Mar 5, 2019 - World

Alibaba's steady march into the U.S.

Jack Ma rings a bell, surrounded by cheering people

Alibaba's Jack Ma on the floor of the NYSE. Photo: Andrew Burton/Getty Images

Alibaba, which seemed contained to China for the first two decades of its existence, is steadily buddying up with U.S. companies and making inroads into the American market.

Driving the news: In just the past 12 months, Alibaba has teamed up with Kroger and Tiffany & Co, among other American companies, and has brought its payment system, Alipay, to thousands of U.S. stores. The latest partnership is with Office Depot — and the millions of small businesses which buy their office supplies there.

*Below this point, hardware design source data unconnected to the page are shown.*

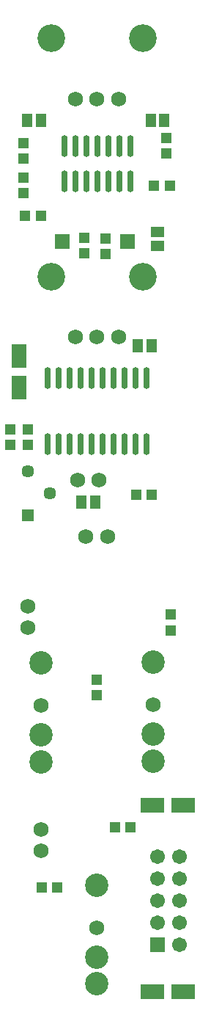
<source format=gbs>
G04 Layer_Color=16711935*
%FSLAX25Y25*%
%MOIN*%
G70*
G01*
G75*
%ADD54R,0.05131X0.05131*%
%ADD57R,0.05131X0.05131*%
%ADD58C,0.06800*%
%ADD59C,0.10642*%
%ADD60C,0.12611*%
%ADD61R,0.06706X0.06706*%
%ADD62R,0.06706X0.06706*%
%ADD63C,0.06706*%
%ADD64C,0.05721*%
%ADD65R,0.05721X0.05721*%
%ADD66O,0.02965X0.09800*%
%ADD67R,0.07099X0.11036*%
%ADD68R,0.04737X0.05918*%
%ADD69R,0.05918X0.04737*%
%ADD70R,0.11036X0.07099*%
D54*
X-5906Y354331D02*
D03*
Y347244D02*
D03*
X-31496Y267323D02*
D03*
Y260236D02*
D03*
X-39370Y267323D02*
D03*
Y260236D02*
D03*
X3937Y353937D02*
D03*
Y346850D02*
D03*
X33465Y175984D02*
D03*
Y183071D02*
D03*
X-33465Y374410D02*
D03*
Y381496D02*
D03*
Y390158D02*
D03*
Y397244D02*
D03*
X0Y146457D02*
D03*
Y153543D02*
D03*
X31496Y392520D02*
D03*
Y399606D02*
D03*
D57*
X33071Y377953D02*
D03*
X25984D02*
D03*
X-25591Y364173D02*
D03*
X-32677D02*
D03*
X24819Y237417D02*
D03*
X17732D02*
D03*
X-25197Y59055D02*
D03*
X-18110D02*
D03*
X15354Y86614D02*
D03*
X8268D02*
D03*
D58*
X-8858Y244094D02*
D03*
X984D02*
D03*
X-25591Y141732D02*
D03*
X9842Y417323D02*
D03*
X-9843D02*
D03*
X0D02*
D03*
X-5000Y218504D02*
D03*
X5000D02*
D03*
X-31496Y177165D02*
D03*
Y187008D02*
D03*
X9842Y309055D02*
D03*
X-9843D02*
D03*
X0D02*
D03*
X25591Y142047D02*
D03*
X0Y40866D02*
D03*
X-25591Y75787D02*
D03*
Y85630D02*
D03*
D59*
Y116220D02*
D03*
Y128425D02*
D03*
Y161102D02*
D03*
X25591Y116535D02*
D03*
Y128740D02*
D03*
Y161417D02*
D03*
X0Y15354D02*
D03*
Y27559D02*
D03*
Y60236D02*
D03*
D60*
X-20866Y444882D02*
D03*
X20866D02*
D03*
X-20866Y336614D02*
D03*
X20866D02*
D03*
D61*
X13779Y352362D02*
D03*
X-15748D02*
D03*
D62*
X27559Y33150D02*
D03*
D63*
X37559D02*
D03*
X27559Y43150D02*
D03*
X37559D02*
D03*
X27559Y53150D02*
D03*
X37559D02*
D03*
X27559Y63150D02*
D03*
X37559D02*
D03*
X27559Y73150D02*
D03*
X37559D02*
D03*
D64*
X-31496Y248346D02*
D03*
X-21496Y238347D02*
D03*
D65*
X-31496Y228346D02*
D03*
D66*
X-22500Y290591D02*
D03*
X-17500D02*
D03*
X-12500D02*
D03*
X-7500D02*
D03*
X-2500D02*
D03*
X2500D02*
D03*
X7500D02*
D03*
X12500D02*
D03*
X17500D02*
D03*
X22500D02*
D03*
X-22500Y260591D02*
D03*
X-17500D02*
D03*
X-12500D02*
D03*
X-7500D02*
D03*
X-2500D02*
D03*
X2500D02*
D03*
X7500D02*
D03*
X12500D02*
D03*
X17500D02*
D03*
X22500D02*
D03*
X374Y379795D02*
D03*
X-4626D02*
D03*
X-9626D02*
D03*
X-14626D02*
D03*
X5374D02*
D03*
X10374D02*
D03*
X15374D02*
D03*
Y395795D02*
D03*
X10374D02*
D03*
X5374D02*
D03*
X374D02*
D03*
X-4626D02*
D03*
X-9626D02*
D03*
X-14626D02*
D03*
D67*
X-35433Y286221D02*
D03*
Y300394D02*
D03*
D68*
X24409Y407480D02*
D03*
X30709D02*
D03*
X-7086Y234252D02*
D03*
X-787D02*
D03*
X-31890Y407480D02*
D03*
X-25591D02*
D03*
X18504Y305118D02*
D03*
X24803D02*
D03*
D69*
X27559Y350394D02*
D03*
Y356693D02*
D03*
D70*
X39370Y96457D02*
D03*
X25197D02*
D03*
Y11811D02*
D03*
X39370D02*
D03*
M02*

</source>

The big picture: It's increasingly difficult for small U.S. retailers to go up against giants like Amazon and Walmart, which have the cheapest prices and the fastest delivery options. Amazon's competitors, Alibaba among them, have happily turned this into a business opportunity, selling logistics and manufacturing services to the smaller companies that want to battle the behemoth.

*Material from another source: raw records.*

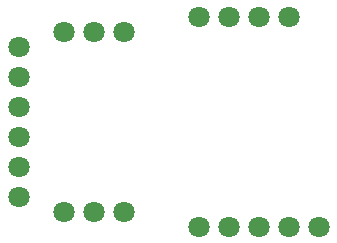
<source format=gbp>
%TF.GenerationSoftware,KiCad,Pcbnew,4.0.6*%
%TF.CreationDate,2017-10-08T18:55:19-04:00*%
%TF.ProjectId,USB-UART,5553422D554152542E6B696361645F70,rev?*%
%TF.FileFunction,Paste,Bot*%
%FSLAX46Y46*%
G04 Gerber Fmt 4.6, Leading zero omitted, Abs format (unit mm)*
G04 Created by KiCad (PCBNEW 4.0.6) date 10/08/17 18:55:19*
%MOMM*%
%LPD*%
G01*
G04 APERTURE LIST*
%ADD10C,0.127000*%
%ADD11C,1.799600*%
G04 APERTURE END LIST*
D10*
D11*
X139700000Y-101600000D03*
X139700000Y-104140000D03*
X139700000Y-106680000D03*
X139700000Y-109220000D03*
X139700000Y-111760000D03*
X139700000Y-114300000D03*
X154940000Y-99060000D03*
X157480000Y-99060000D03*
X160020000Y-99060000D03*
X162560000Y-99060000D03*
X143510000Y-100330000D03*
X146050000Y-100330000D03*
X148590000Y-100330000D03*
X143510000Y-115570000D03*
X146050000Y-115570000D03*
X148590000Y-115570000D03*
X154940000Y-116840000D03*
X157480000Y-116840000D03*
X160020000Y-116840000D03*
X162560000Y-116840000D03*
X165100000Y-116840000D03*
M02*

</source>
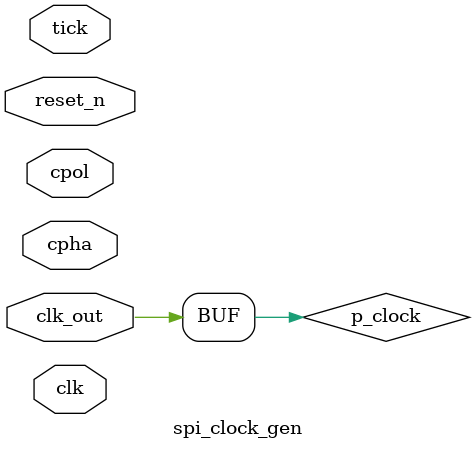
<source format=v>
`timescale 1ns / 1ps


module spi_clock_gen(
    input clk,
    input tick,
    input reset_n,
    input cpol, 
    input cpha,
    input clk_out
    );

    reg p_clock, n_clock;

assign clk_out = p_clock;

always @(posedge clk or negedge reset_n) begin
    if (!reset_n) begin
        p_clock <= 1'b0;
    end
    else begin
        p_clock <= n_clock;
    end
end

always @(p_clock, tick) begin
    if (tick) begin
        p_clock = ~n_clock;
    end
end
endmodule

</source>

  • Through the new deal, the 10 million small businesses that buy supplies at Office Depot will be able to tap Alibaba to set them up with Asian factories and call on Office Depot to help them with deliveries — all to cut their costs. They'll also be able to sell on Alibaba's site, which has more than 600 million active users.

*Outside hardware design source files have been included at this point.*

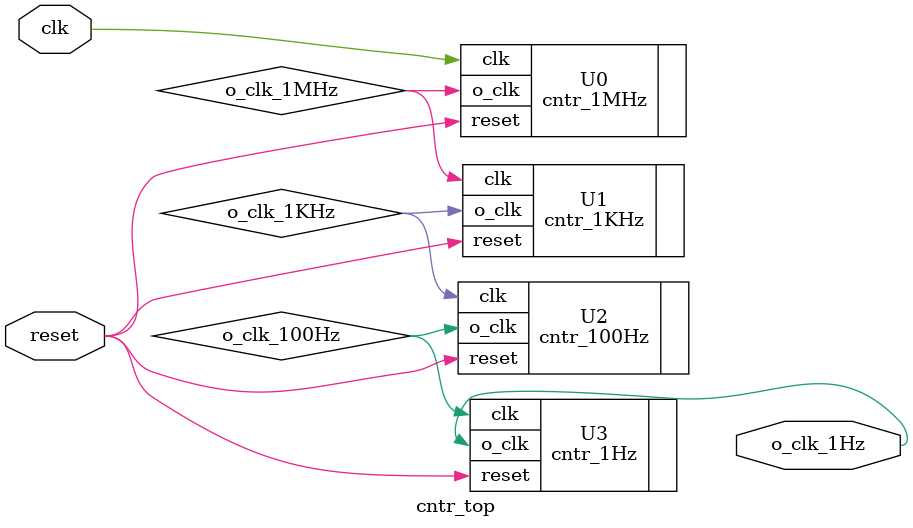
<source format=v>
`timescale 1ns / 1ps


module cntr_top(
    input clk, reset,
    output o_clk_1Hz
    );
    
wire o_clk_1MHz;
wire o_clk_1KHz;
wire o_clk_100Hz;
wire o_clk_1Hz;

cntr_1MHz   U0(.clk(clk), .reset(reset),              .o_clk(o_clk_1MHz));
cntr_1KHz   U1(.clk(o_clk_1MHz), .reset(reset),       .o_clk(o_clk_1KHz));
cntr_100Hz  U2(.clk(o_clk_1KHz), .reset(reset),       .o_clk(o_clk_100Hz));
cntr_1Hz    U3(.clk(o_clk_100Hz), .reset(reset),      .o_clk(o_clk_1Hz));

endmodule

</source>
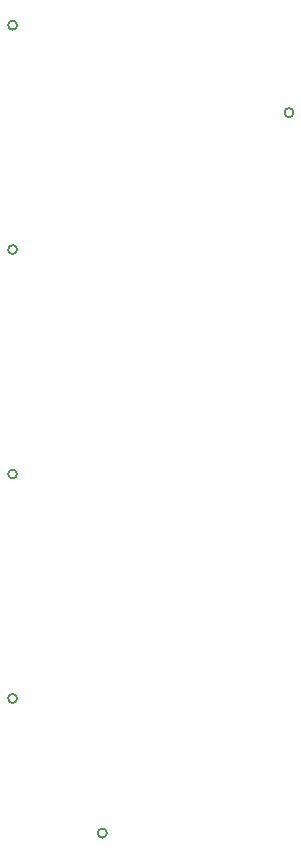
<source format=gbr>
G04 #@! TF.GenerationSoftware,KiCad,Pcbnew,(5.1.7-0-10_14)*
G04 #@! TF.CreationDate,2020-11-21T12:18:44-08:00*
G04 #@! TF.ProjectId,Main PCB,4d61696e-2050-4434-922e-6b696361645f,1*
G04 #@! TF.SameCoordinates,Original*
G04 #@! TF.FileFunction,Legend,Bot*
G04 #@! TF.FilePolarity,Positive*
%FSLAX46Y46*%
G04 Gerber Fmt 4.6, Leading zero omitted, Abs format (unit mm)*
G04 Created by KiCad (PCBNEW (5.1.7-0-10_14)) date 2020-11-21 12:18:44*
%MOMM*%
%LPD*%
G01*
G04 APERTURE LIST*
%ADD10C,0.152400*%
G04 APERTURE END LIST*
D10*
X1976000Y-49000000D02*
G75*
G03*
X1976000Y-49000000I-381000J0D01*
G01*
X-5619000Y-37595000D02*
G75*
G03*
X-5619000Y-37595000I-381000J0D01*
G01*
X-5619000Y-18595000D02*
G75*
G03*
X-5619000Y-18595000I-381000J0D01*
G01*
X-5619000Y405000D02*
G75*
G03*
X-5619000Y405000I-381000J0D01*
G01*
X-5619000Y19405000D02*
G75*
G03*
X-5619000Y19405000I-381000J0D01*
G01*
X17786000Y12000000D02*
G75*
G03*
X17786000Y12000000I-381000J0D01*
G01*
M02*

</source>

Office Depot, like many brick and mortar companies in the age of Amazon, is struggling. Its stock price has fallen from around $9.50 in March 2015 to $3.50 today and its sales have shrunk from $15.5 billion in 2007 to $11 billion last year. The partnership with Alibaba is a play to stay relevant with a service offering for its customers as its traditional retailing business falters.

For Alibaba, a partnership with an old American brand is helpful at a time when U.S. tensions with China keep escalating. "We recognize that the brand that Office Depot has matters," John Caplan, head of Alibaba.com's U.S. arm tells Axios.